++++ Provided text

The multi-billion-dollar data facility, based in Memphis, TN went from an empty building, without any of the necessary power generators, transformers or multiple hall structure to a production AI supercomputer in just 122 days. To help the world understand the extraordinary achievement of the xAI Colossus cluster, VentureBeat is excited to share this exclusive detailed video tour, made possible by Supermicro, and produced by ServeTheHome.
pic.twitter.com/eVdrVdi3b8 [pic.twitter.com]
— Supermicro (@Supermicro_SMCI) October 25, 2024
Here is a run-down of the highlights for this massive undertaking.
Inside the data hall
When you set out to build the largest AI supercomputer, it is clear from the start that a massive amount of computing power will be needed. It must be ready to install and become operational on day 1. And the overall solution will need to be customized to xAI’s unique requirements.
The design starts out using a fairly common raised floor data hall, with power located above, and liquid cooling pipes leading to the facility chiller below. Each of the four compute halls has about 25,000 NVIDIA GPUs, plus all the storage, fiber optic high-speed networking, and power built in.

From there things get more specialized. Every cluster contains the basic building block for Colossus: the Supermicro liquid-cooled rack. Each rack contains eight Supermicro 4U Universal GPU systems which include liquid-cooled NVIDIA HGX H100 8-GPUs and two liquid-cooled x86 CPUs. Each rack thus contains 64 NVIDIA Hopper GPUs. Eight of these GPU servers, plus a Supermicro coolant distribution unit (CDU) and coolant distribution manifolds (CDM) make up one of the racks. The racks are arranged in groups of eight with 512 GPUs, plus a networking rack to provide miniclusters within the much larger system.
The xAI Colossus Data Center Supermicro 4U Universal GPU Liquid-Cooled Servers are the most dense and advanced AI servers available today, with a sophisticated liquid cooling system and the ability to be serviced without removing the systems from the rack.

Next-level liquid-cooled server and rack design
The horizontal 1U rack coolant distribution manifold (CDM) above each server brings in cool liquid and transports out the warmed liquid; quick disconnects make it fast and simple to remove or reinstall the liquid cooling equipment one-handed to reveal the two bottom trays. The rack features eight of the Supermicro 4U Universal GPU Systems for Liquid-Cooled NVIDIA HGX H100 and HGX H200 Tensor Core GPUs. Each of the system’s top tray holds the NVIDIA HGX H100 8-GPU complex and the cold plates on the NVIDIA HGX board to cool the GPUs. The bottom tray holds the motherboard, CPU, RAM and PCIe switches, and cold plates on dual socket CPUs.

++++++++

**Stated goal 1:** Which lines in the records contain the string "left"? Find each one and copy it out, treating uppercase and lowercase as different.
**Stated goal 2:** How would the piece on the xAI Colossus supercomputer carry on after its final sentence? Write that continuation.

++++ Data provided

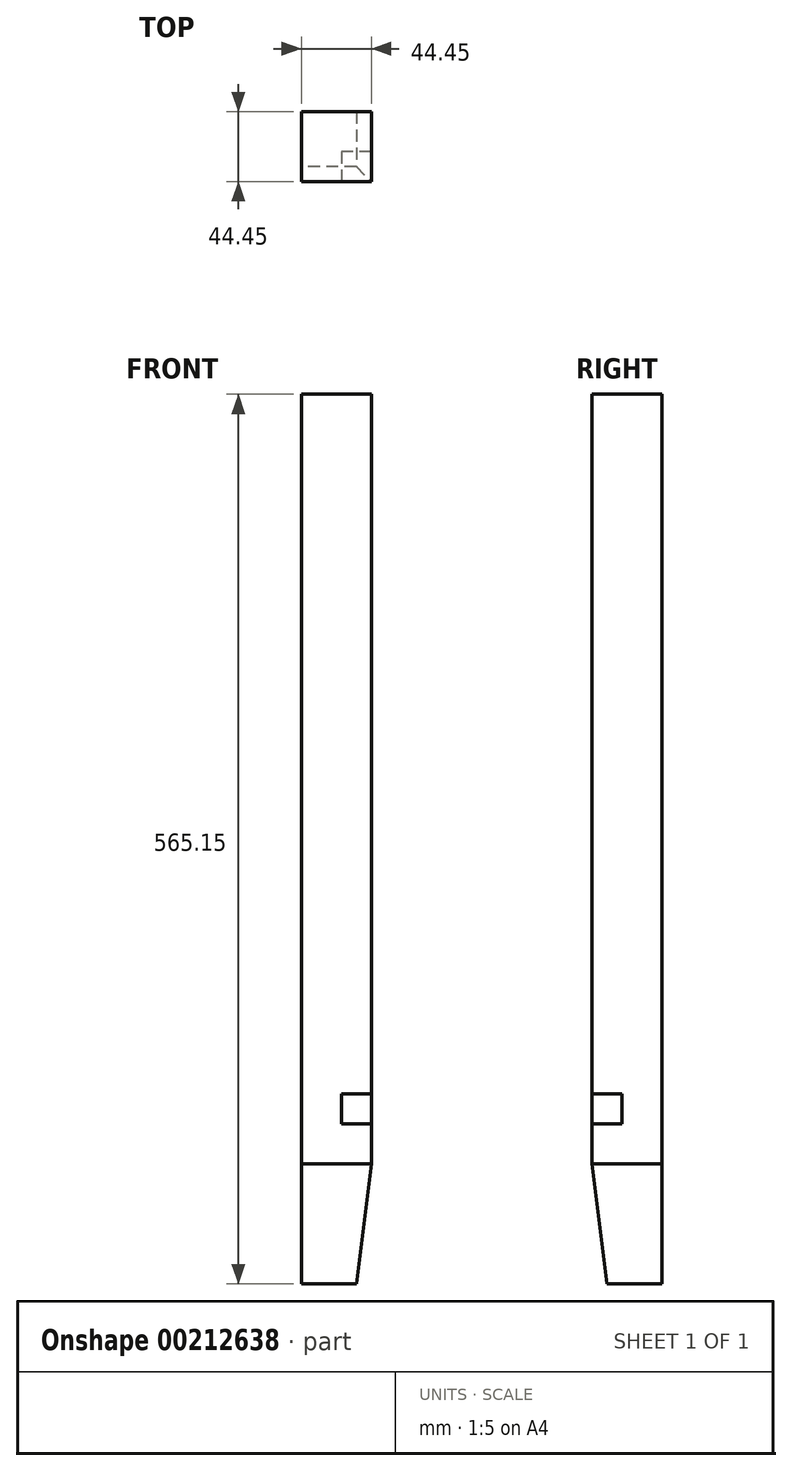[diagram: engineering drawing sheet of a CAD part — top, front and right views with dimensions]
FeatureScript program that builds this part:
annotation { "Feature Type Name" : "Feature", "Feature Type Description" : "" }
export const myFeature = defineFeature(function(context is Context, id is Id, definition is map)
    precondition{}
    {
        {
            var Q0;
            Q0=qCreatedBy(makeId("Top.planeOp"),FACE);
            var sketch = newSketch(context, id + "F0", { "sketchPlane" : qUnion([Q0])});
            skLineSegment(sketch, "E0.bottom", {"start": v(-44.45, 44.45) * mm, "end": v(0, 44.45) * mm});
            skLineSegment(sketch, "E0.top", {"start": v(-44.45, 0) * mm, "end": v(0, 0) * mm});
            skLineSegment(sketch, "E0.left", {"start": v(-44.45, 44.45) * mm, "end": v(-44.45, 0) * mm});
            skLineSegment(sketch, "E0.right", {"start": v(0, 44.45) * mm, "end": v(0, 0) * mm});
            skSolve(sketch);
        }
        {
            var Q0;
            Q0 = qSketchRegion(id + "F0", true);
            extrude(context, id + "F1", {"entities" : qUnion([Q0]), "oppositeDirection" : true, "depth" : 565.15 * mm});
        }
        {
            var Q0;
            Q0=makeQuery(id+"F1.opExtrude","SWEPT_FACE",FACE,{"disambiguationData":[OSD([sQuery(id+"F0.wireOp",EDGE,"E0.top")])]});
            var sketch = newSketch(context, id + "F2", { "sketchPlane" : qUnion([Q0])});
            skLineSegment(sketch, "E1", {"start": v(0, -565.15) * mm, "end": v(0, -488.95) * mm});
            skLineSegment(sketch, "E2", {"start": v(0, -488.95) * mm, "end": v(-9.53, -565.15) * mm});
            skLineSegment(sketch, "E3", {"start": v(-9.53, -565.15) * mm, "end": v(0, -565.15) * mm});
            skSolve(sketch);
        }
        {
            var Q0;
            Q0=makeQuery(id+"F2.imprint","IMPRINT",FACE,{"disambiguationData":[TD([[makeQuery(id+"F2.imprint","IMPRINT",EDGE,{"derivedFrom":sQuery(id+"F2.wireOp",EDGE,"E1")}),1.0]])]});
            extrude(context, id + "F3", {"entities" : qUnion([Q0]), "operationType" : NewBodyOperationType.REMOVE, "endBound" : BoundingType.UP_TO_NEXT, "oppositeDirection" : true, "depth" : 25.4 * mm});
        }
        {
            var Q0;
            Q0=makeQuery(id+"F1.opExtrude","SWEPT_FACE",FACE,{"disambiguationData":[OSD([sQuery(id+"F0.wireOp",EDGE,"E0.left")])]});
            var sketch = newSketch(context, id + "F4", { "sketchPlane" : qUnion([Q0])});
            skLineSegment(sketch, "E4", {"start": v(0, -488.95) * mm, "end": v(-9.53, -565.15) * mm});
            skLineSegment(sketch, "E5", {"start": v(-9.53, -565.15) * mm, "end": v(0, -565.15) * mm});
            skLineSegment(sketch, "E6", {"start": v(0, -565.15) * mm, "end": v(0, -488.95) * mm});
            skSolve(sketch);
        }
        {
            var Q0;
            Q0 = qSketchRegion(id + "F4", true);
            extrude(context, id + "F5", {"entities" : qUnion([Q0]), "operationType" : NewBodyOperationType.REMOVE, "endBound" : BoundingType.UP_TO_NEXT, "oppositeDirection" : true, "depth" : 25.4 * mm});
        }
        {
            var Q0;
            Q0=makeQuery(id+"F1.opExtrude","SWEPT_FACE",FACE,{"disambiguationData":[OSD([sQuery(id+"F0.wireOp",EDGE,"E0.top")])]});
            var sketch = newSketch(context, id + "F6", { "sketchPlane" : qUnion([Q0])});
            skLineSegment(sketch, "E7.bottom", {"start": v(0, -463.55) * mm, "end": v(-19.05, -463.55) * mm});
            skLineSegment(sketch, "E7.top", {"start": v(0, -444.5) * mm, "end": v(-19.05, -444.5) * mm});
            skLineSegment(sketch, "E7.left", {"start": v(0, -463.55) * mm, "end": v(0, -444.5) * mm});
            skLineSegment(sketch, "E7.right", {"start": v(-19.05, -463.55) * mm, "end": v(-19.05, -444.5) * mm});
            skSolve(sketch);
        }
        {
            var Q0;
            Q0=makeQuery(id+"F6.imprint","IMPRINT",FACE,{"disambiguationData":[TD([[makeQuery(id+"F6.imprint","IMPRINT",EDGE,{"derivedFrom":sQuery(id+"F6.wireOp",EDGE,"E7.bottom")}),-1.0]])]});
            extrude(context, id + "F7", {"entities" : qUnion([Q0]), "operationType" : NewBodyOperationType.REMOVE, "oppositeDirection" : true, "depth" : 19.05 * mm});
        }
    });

++++++++
++++ Data provided

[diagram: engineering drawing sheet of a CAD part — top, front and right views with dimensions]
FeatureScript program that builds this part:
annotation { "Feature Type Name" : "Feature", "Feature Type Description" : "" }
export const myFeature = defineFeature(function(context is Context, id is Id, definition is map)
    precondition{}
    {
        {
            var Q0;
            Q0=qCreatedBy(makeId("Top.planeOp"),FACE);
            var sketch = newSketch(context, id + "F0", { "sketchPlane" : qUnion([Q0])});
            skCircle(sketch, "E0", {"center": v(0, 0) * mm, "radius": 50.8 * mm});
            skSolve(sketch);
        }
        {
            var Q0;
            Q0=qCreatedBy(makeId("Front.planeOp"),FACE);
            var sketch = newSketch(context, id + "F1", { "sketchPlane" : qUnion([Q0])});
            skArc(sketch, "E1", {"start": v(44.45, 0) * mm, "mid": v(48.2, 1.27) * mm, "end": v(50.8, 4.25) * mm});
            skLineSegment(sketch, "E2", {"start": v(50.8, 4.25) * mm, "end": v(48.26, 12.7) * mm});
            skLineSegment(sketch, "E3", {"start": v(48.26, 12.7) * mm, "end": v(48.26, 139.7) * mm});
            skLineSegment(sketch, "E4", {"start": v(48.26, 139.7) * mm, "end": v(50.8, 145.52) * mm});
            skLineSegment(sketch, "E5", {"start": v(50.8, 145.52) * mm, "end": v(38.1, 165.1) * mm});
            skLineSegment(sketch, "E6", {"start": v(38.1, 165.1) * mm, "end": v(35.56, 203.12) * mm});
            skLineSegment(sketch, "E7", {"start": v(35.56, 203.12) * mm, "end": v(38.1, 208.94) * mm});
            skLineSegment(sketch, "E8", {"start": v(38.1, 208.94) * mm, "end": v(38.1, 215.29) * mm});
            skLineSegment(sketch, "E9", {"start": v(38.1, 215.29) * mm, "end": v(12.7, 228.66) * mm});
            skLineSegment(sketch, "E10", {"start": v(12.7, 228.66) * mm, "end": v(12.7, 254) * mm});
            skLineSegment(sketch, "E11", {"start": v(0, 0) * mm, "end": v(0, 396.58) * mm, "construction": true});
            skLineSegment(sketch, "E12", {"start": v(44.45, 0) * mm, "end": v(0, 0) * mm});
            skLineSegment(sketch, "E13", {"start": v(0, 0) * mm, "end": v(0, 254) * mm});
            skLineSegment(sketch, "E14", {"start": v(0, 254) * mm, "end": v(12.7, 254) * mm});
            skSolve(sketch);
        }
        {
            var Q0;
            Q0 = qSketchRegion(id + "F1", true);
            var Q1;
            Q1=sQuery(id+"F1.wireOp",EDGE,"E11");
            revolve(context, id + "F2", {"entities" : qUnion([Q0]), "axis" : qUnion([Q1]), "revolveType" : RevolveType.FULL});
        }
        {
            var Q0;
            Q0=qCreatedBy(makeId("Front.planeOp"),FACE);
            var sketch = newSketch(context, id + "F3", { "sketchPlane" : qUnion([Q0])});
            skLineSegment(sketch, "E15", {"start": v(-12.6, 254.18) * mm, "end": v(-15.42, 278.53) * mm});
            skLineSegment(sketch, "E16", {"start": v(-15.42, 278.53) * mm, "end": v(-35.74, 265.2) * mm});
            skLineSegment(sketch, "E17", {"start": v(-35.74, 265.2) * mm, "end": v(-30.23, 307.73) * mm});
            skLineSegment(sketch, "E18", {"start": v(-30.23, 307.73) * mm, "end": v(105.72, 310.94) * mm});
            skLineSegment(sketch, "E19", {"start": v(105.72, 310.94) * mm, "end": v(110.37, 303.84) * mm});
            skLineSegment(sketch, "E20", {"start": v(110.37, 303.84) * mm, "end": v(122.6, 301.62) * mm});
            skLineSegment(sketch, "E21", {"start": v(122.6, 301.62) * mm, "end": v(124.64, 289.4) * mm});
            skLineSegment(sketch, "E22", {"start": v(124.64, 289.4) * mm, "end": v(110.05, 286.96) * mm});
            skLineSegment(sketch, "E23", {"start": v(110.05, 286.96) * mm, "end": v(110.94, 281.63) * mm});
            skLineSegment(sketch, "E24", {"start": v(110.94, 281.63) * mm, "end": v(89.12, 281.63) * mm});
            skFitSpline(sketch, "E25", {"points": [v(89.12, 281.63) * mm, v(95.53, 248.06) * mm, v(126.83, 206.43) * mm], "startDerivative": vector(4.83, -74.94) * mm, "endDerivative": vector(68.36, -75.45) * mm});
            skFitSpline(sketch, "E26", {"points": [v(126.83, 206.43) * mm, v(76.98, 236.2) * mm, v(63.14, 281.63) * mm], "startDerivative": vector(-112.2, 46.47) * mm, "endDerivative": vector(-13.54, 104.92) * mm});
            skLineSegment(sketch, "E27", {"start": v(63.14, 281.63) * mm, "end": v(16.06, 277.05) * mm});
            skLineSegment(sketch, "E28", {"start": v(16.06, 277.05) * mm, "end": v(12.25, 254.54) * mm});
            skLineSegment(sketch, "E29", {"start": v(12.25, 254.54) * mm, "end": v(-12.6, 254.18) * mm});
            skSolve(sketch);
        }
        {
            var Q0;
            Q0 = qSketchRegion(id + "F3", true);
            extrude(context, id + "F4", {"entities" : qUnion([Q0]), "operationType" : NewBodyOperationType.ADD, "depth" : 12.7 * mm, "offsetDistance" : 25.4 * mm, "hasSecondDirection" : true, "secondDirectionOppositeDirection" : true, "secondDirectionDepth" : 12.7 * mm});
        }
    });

++++++++

**Output 1:**
            skLineSegment(sketch, "E0.left", {"start": v(-44.45, 44.45) * mm, "end": v(-44.45, 0) * mm});
            Q0=makeQuery(id+"F1.opExtrude","SWEPT_FACE",FACE,{"disambiguationData":[OSD([sQuery(id+"F0.wireOp",EDGE,"E0.left")])]});
            skLineSegment(sketch, "E7.left", {"start": v(0, -463.55) * mm, "end": v(0, -444.5) * mm});

**Output 2:**
Uniquely, Supermicro’s motherboard in the bottom tray integrates the four Broadcom PCIe switches used in almost every NVIDIA HGX server today on the right-hand side of the board, instead of putting these switches on a separate board. And unlike other AI servers in the industry, which add liquid-cooling to an air-cooled design after it’s manufactured, Supermicro’s servers are designed from the ground up to be liquid-cooled with a custom liquid-cooling block. This kind of compact power, accessibility and serviceability make these systems incredibly scalable and singularly set Supermicro apart in the industry.

Plus, each of the CDUs has its own monitoring system to keep tabs on flow rate, temperature and other critical functions, which tie into the central management interface. Each CDU has redundant pumps and power supplies so that if one fails, it can be serviced or replaced in minutes without interrupting the running system.
The Supermicro servers still use system fans to cool components like DIMMs, power supplies, low-power baseboard management controllers, NICs and other electronics. To keep each rack cooling neutral, the server fans pull cooler air from the front and exhaust the warmer air through liquid-cooled rear door heat exchangers. Extra heat is removed from Supermicro’s liquid cooled GPU servers as well as from storage, CPU compute clusters and networking components. The amount of power that the fans use is greatly reduced compared to an air-cooled server, resulting in lower power needed for each server.
Networking the Colossus
The data center’s gargantuan networks run on the NVIDIA Spectrum-X Ethernet networking platform, and it’s being used in the data center in order to scale to its massive AI clusters to an extent no other technology can touch. Spectrum-X is a cutting-edge networking platform that provides fast and reliable data transfer designed to handle the high demands of AI workloads. It offers features like smarter routing of data, reduced delays and better control of network traffic. It also includes enhanced AI fabric visibility and monitoring, making it ideal for large AI projects in shared infrastructure environments.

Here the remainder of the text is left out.